La conquista di Yarmouk e il niet di Putin
Tempo di lettura: 3 minutiL’esercito siriano riprende Yarmouk, che dal 2011 era sotto il controllo dell’Isis. Mette così in sicurezza definitivamente Damasco, sulla quale incombeva la minaccia dei missili sparati dall’area.
I “ribelli” di Yarmouk
Una notizia che dovrebbe essere accolta con sollievo in Occidente, stante la ferocia dell’Isis. Ma è passata del tutto inosservata, derubricata a una ulteriore conquista di Assad.
Tale la conseguenza della stralunata narrativa egemone, per cui Assad è il cattivo a prescindere, che fa strame della realtà dei fatti.
Per avere un’idea di tale straniamento, basta vedere il sottotitolo dell’articolo che la Stampa dedica a questa vicenda: “Finita la battaglia nel campo di Yarmouk, ultima enclave in mano ai ribelli”… “ribelli”, appunto.

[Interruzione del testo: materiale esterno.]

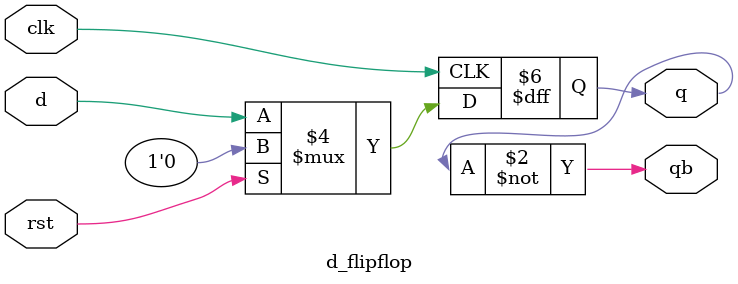
<source format=v>
module d_flipflop(d,clk,rst,q,qb);
	input d,clk,rst;
  	output reg q;
  	output qb;
  
  	always@(posedge clk)
    	begin
     		if(rst)
        		q <= 1'b0;
      		else
        		q <= d;
    	end
  	assign qb = ~q;
endmodule
</source>
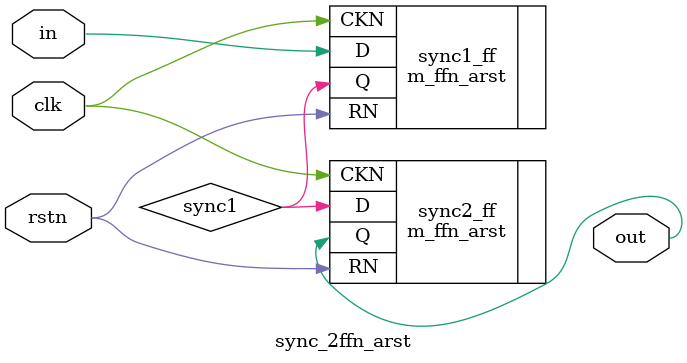
<source format=v>
module sync_2ffn_arst (
  input  rstn,
  input  clk,
  input  in,
  output out
);
   wire sync1;

   m_ffn_arst sync1_ff (.D(in)   , .CKN(clk),  .RN(rstn), .Q(sync1));
   m_ffn_arst sync2_ff (.D(sync1), .CKN(clk ), .RN(rstn), .Q(out));

 endmodule

</source>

Nulla importa che in realtà si tratta dell’Isis, come peraltro riporta anche l’articolo in questione. Tant’è.
Ora l’Isis rimane presente in maniera massiccia solo nella zona controllata dalle forze “ribelli”, i miliziani sostenuti dall’Occidente, e dagli Stati Uniti, nella zona Nord orientale della Siria.
L’Isis, l’Iran e la presenza Usa in Siria
Stranamente, l’esercito più potente del mondo non riesce ad aver la meglio sulle milizie del terrore sparse in questo fazzoletto di terra.

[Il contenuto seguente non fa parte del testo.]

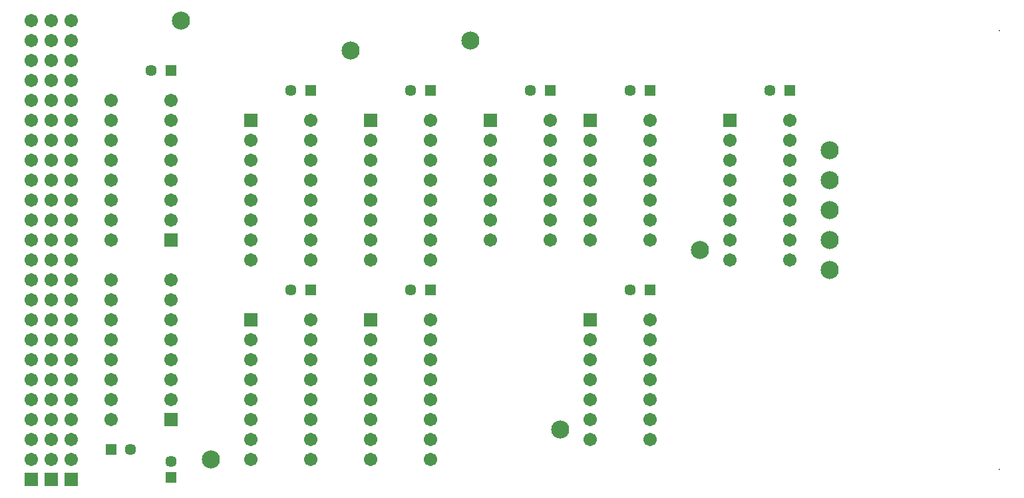
<source format=gbs>
G04*
G04 #@! TF.GenerationSoftware,Altium Limited,Altium Designer,21.9.1 (22)*
G04*
G04 Layer_Color=16711935*
%FSLAX25Y25*%
%MOIN*%
G70*
G04*
G04 #@! TF.SameCoordinates,05254BE6-7D0A-492C-9000-0AB019D18941*
G04*
G04*
G04 #@! TF.FilePolarity,Negative*
G04*
G01*
G75*
%ADD15C,0.06706*%
%ADD16R,0.06706X0.06706*%
%ADD17R,0.05721X0.05721*%
%ADD18C,0.05721*%
%ADD19R,0.05721X0.05721*%
%ADD20C,0.06706*%
%ADD21R,0.06706X0.06706*%
%ADD22C,0.09068*%
%ADD23C,0.00800*%
D15*
X120000Y350000D02*
D03*
Y340000D02*
D03*
Y330000D02*
D03*
Y320000D02*
D03*
Y310000D02*
D03*
Y300000D02*
D03*
Y290000D02*
D03*
Y280000D02*
D03*
Y270000D02*
D03*
Y260000D02*
D03*
Y250000D02*
D03*
Y240000D02*
D03*
Y230000D02*
D03*
Y220000D02*
D03*
Y210000D02*
D03*
Y200000D02*
D03*
Y190000D02*
D03*
Y180000D02*
D03*
Y170000D02*
D03*
Y160000D02*
D03*
Y150000D02*
D03*
Y140000D02*
D03*
Y130000D02*
D03*
X130000Y350000D02*
D03*
Y340000D02*
D03*
Y330000D02*
D03*
Y320000D02*
D03*
Y310000D02*
D03*
Y300000D02*
D03*
Y290000D02*
D03*
Y280000D02*
D03*
Y270000D02*
D03*
Y260000D02*
D03*
Y250000D02*
D03*
Y240000D02*
D03*
Y230000D02*
D03*
Y220000D02*
D03*
Y210000D02*
D03*
Y200000D02*
D03*
Y190000D02*
D03*
Y180000D02*
D03*
Y170000D02*
D03*
Y160000D02*
D03*
Y150000D02*
D03*
Y140000D02*
D03*
Y130000D02*
D03*
X110000Y220000D02*
D03*
Y210000D02*
D03*
Y240000D02*
D03*
Y230000D02*
D03*
Y200000D02*
D03*
Y190000D02*
D03*
Y180000D02*
D03*
Y170000D02*
D03*
Y130000D02*
D03*
Y140000D02*
D03*
Y150000D02*
D03*
Y160000D02*
D03*
Y250000D02*
D03*
Y260000D02*
D03*
Y270000D02*
D03*
Y280000D02*
D03*
Y290000D02*
D03*
Y300000D02*
D03*
Y310000D02*
D03*
Y320000D02*
D03*
Y330000D02*
D03*
Y340000D02*
D03*
Y350000D02*
D03*
D16*
X120000Y120000D02*
D03*
X130000D02*
D03*
X110000D02*
D03*
D17*
X180000Y121063D02*
D03*
D18*
X180000Y128937D02*
D03*
X159843Y135000D02*
D03*
X170158Y325000D02*
D03*
X410157Y215000D02*
D03*
X480158Y315000D02*
D03*
X410157D02*
D03*
X360157D02*
D03*
X300157D02*
D03*
X240158D02*
D03*
Y215000D02*
D03*
X300157D02*
D03*
D19*
X150000Y135000D02*
D03*
X180000Y325000D02*
D03*
X420000Y215000D02*
D03*
X490000Y315000D02*
D03*
X420000D02*
D03*
X370000D02*
D03*
X310000D02*
D03*
X250000D02*
D03*
Y215000D02*
D03*
X310000D02*
D03*
D20*
X460000Y280000D02*
D03*
Y250000D02*
D03*
X490000D02*
D03*
Y280000D02*
D03*
X150000Y310000D02*
D03*
Y300000D02*
D03*
Y290000D02*
D03*
Y280000D02*
D03*
Y270000D02*
D03*
Y260000D02*
D03*
Y250000D02*
D03*
Y240000D02*
D03*
X180000Y310000D02*
D03*
Y300000D02*
D03*
Y290000D02*
D03*
Y280000D02*
D03*
Y270000D02*
D03*
Y260000D02*
D03*
Y250000D02*
D03*
X150000Y220000D02*
D03*
Y210000D02*
D03*
Y200000D02*
D03*
Y190000D02*
D03*
Y180000D02*
D03*
Y170000D02*
D03*
Y160000D02*
D03*
Y150000D02*
D03*
X180000Y220000D02*
D03*
Y210000D02*
D03*
Y200000D02*
D03*
Y190000D02*
D03*
Y180000D02*
D03*
Y170000D02*
D03*
Y160000D02*
D03*
X370000Y240000D02*
D03*
Y270000D02*
D03*
Y250000D02*
D03*
Y280000D02*
D03*
X310000Y230000D02*
D03*
Y240000D02*
D03*
Y250000D02*
D03*
Y260000D02*
D03*
Y270000D02*
D03*
Y280000D02*
D03*
Y290000D02*
D03*
Y300000D02*
D03*
X280000Y230000D02*
D03*
Y240000D02*
D03*
Y250000D02*
D03*
Y260000D02*
D03*
Y270000D02*
D03*
Y280000D02*
D03*
Y290000D02*
D03*
X370000Y260000D02*
D03*
Y290000D02*
D03*
Y300000D02*
D03*
X340000Y240000D02*
D03*
Y250000D02*
D03*
Y260000D02*
D03*
Y270000D02*
D03*
Y280000D02*
D03*
Y290000D02*
D03*
X310000Y130000D02*
D03*
Y140000D02*
D03*
Y150000D02*
D03*
Y160000D02*
D03*
Y170000D02*
D03*
Y180000D02*
D03*
Y190000D02*
D03*
Y200000D02*
D03*
X280000Y130000D02*
D03*
Y140000D02*
D03*
Y150000D02*
D03*
Y160000D02*
D03*
Y170000D02*
D03*
Y180000D02*
D03*
Y190000D02*
D03*
X250000Y130000D02*
D03*
Y140000D02*
D03*
Y150000D02*
D03*
Y160000D02*
D03*
Y170000D02*
D03*
Y180000D02*
D03*
Y190000D02*
D03*
Y200000D02*
D03*
X220000Y130000D02*
D03*
Y140000D02*
D03*
Y150000D02*
D03*
Y160000D02*
D03*
Y170000D02*
D03*
Y180000D02*
D03*
Y190000D02*
D03*
X250000Y230000D02*
D03*
Y240000D02*
D03*
Y250000D02*
D03*
Y260000D02*
D03*
Y270000D02*
D03*
Y280000D02*
D03*
Y290000D02*
D03*
Y300000D02*
D03*
X220000Y230000D02*
D03*
Y240000D02*
D03*
Y250000D02*
D03*
Y260000D02*
D03*
Y270000D02*
D03*
Y280000D02*
D03*
Y290000D02*
D03*
X490000Y270000D02*
D03*
X390000D02*
D03*
Y260000D02*
D03*
Y290000D02*
D03*
X490000Y230000D02*
D03*
Y240000D02*
D03*
Y260000D02*
D03*
Y290000D02*
D03*
Y300000D02*
D03*
X460000Y230000D02*
D03*
Y240000D02*
D03*
Y260000D02*
D03*
Y270000D02*
D03*
Y290000D02*
D03*
X390000Y280000D02*
D03*
Y250000D02*
D03*
Y240000D02*
D03*
X420000Y300000D02*
D03*
Y290000D02*
D03*
Y280000D02*
D03*
Y270000D02*
D03*
Y260000D02*
D03*
Y250000D02*
D03*
Y240000D02*
D03*
X390000Y190000D02*
D03*
Y180000D02*
D03*
Y170000D02*
D03*
Y160000D02*
D03*
Y150000D02*
D03*
Y140000D02*
D03*
X420000Y200000D02*
D03*
Y190000D02*
D03*
Y180000D02*
D03*
Y170000D02*
D03*
Y160000D02*
D03*
Y150000D02*
D03*
Y140000D02*
D03*
D21*
X180000Y240000D02*
D03*
Y150000D02*
D03*
X280000Y300000D02*
D03*
X340000D02*
D03*
X280000Y200000D02*
D03*
X220000D02*
D03*
Y300000D02*
D03*
X390000D02*
D03*
X460000D02*
D03*
X390000Y200000D02*
D03*
D22*
X330000Y340000D02*
D03*
X270000Y335000D02*
D03*
X510000Y225000D02*
D03*
Y285000D02*
D03*
Y270000D02*
D03*
Y255000D02*
D03*
Y240000D02*
D03*
X375000Y145000D02*
D03*
X445000Y235000D02*
D03*
X200000Y130000D02*
D03*
X185000Y350000D02*
D03*
D23*
X595000Y125000D02*
D03*
Y345000D02*
D03*
M02*

</source>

La battaglia tra le forze americane (e alleate) contro l’Isis, infatti, è condotta in totale surplace.
Non si hanno notizie di battaglie eclatanti, di vittorie o altro. Solo il generico “la guerra al terrorismo prosegue”, come da citazione della Repubblica.
Si deve considerare che si tratta dell’area di confine tra Iraq e Siria, zona più che strategica per quanto riguarda la realizzazione dell’asse sciita (che va da Teheran al Mediterraneo, via Iraq).
Il fatto che gli Stati Uniti dichiarino esplicitamente che l’Iran è il loro nemico numero uno e che non permetteranno mai la realizzazione dell’asse sciita fa immaginare scenari inquietanti, cioè che il contenimento dell’Iran sia più importante della guerra all’Isis.
Non solo: la presenza del Terrore oggettivamente giustifica la permanenza delle forze Usa in un’area tanto strategica e così ricca di petrolio. Che ovviamente non è commercializzato da Damasco, ma da altri.
Assad da Putin
Ma al di là, resta che ora il governo di Damasco controlla il 65% del territorio siriano e “per la prima volta da quando è scoppiata la guerra nel 2011, controlla le strade tra le tre principali città della Siria”, come si legge in un articolo sconfortato dell’Osservatorio siriano per i diritti umani (per il quale, dunque, era preferibile il controllo viario dell’Isis…).
La scorsa settimana Assad ha incontrato Putin a Sochi. Al di là delle dichiarazioni riguardanti il futuro assetto della Siria, ad oggi più che incerto, con questo incontro il presidente russo ha inteso ribadire la sua alleanza con il presidente siriano.
E indicare che il dispiegamento militare russo in Siria, incrementato negli ultimi tempi, non è una mera mossa propagandistica.
Peraltro il conflitto siriano vede una nuova pagina: la guerra d’attrito impegnata da Israele contro la presenza iraniana in Siria, che rischia di tracimare in scontro aperto con Damasco.
Il ministro dell’Energia, Yuval Steinitz, ha addirittura minacciato che Israele è pronta a “uccidere Assad“, se non caccerà gli iraniani. Minaccia seria.
Putin è mediatore naturale tra le parti. E sta svolgendo con successo una funzione di attutimento del conflitto, anche perché nessuno, ad oggi, vuole un’escalation.
Ma il suo incontro con Assad ha un valore più precipuo. Ha voluto cioè esprimere in maniera inequivocabile il suo “niet” ai propositi omicidiari del governo israeliano.